Fatherhood & God

Sitting on the edge of having my own little one here, I am obviously thinking about fatherhood.  What does it really mean to be a father?  I know I had a great father growing up.  He loved me, cared for me and spurred me on in my interests even if they were not his own.  I had a better heavenly father though.  A Father who redeemed me when I didn’t deserve it.

Sitting in the birthing suite listening to the heartbeat of my son who I will get to meet tomorrow morning, I am overwhelmed.

“Before I formed you in the womb I knew you,
before you were born I set you apart;
I appointed you as a prophet to the nations.”

Jeremiah 1:5

Becca is trying to get comfortable so she can sleep.  I am not sure I’ll be able to.  I am a bit excited.  Listening to his heartbeat is calming, but makes it all the more surreal that I am sitting here in the birthing suite waiting on him to be here.

I am beginning to see what God feels for us.  Even now, I know I would do anything for Aidan.  How much more God would do/has done for us.

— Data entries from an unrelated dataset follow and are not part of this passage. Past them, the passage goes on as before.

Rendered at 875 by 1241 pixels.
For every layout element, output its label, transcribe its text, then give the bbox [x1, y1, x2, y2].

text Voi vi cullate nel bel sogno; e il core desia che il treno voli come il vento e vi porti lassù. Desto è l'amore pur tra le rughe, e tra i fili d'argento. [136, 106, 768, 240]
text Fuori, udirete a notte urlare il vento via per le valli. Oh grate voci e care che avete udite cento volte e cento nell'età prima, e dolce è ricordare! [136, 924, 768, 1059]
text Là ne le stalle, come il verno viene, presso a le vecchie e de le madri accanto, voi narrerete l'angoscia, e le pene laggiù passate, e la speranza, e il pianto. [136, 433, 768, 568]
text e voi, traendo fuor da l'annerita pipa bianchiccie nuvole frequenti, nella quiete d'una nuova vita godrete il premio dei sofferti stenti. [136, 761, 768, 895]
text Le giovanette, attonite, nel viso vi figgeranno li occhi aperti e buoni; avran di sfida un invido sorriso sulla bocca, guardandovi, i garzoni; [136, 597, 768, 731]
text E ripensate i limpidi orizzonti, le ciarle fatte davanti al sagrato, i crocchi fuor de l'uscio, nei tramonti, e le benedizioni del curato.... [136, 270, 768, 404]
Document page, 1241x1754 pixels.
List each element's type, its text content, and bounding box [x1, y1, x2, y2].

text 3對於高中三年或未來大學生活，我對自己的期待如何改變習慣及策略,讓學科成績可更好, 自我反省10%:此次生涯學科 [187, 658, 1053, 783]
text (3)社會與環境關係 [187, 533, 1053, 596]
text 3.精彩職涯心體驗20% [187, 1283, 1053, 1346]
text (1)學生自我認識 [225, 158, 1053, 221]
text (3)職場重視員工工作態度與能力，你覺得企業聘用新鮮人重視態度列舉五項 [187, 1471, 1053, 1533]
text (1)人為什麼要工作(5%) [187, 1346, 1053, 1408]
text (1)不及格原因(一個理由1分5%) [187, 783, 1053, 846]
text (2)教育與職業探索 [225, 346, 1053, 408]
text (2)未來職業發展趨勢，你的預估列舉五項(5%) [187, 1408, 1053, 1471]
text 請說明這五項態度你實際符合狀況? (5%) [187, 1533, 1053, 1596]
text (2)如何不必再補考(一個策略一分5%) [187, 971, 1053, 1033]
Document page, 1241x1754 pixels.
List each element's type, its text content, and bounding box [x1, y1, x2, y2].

Some things I am feeling right now.  Overwhelmed.  Proud.  Happy.  Scared, but not fearful, creative, inspired and there is a bit of a melancholic atmosphere in my spirit.  The music of Bebo Norman and like artists fits right now.  I am not sure why.

Above all, I feel worshipful of a God who would bless us with this little one.  Dang it, I am starting to cry listening to “Holy is the Lord” by Chris Tomlin.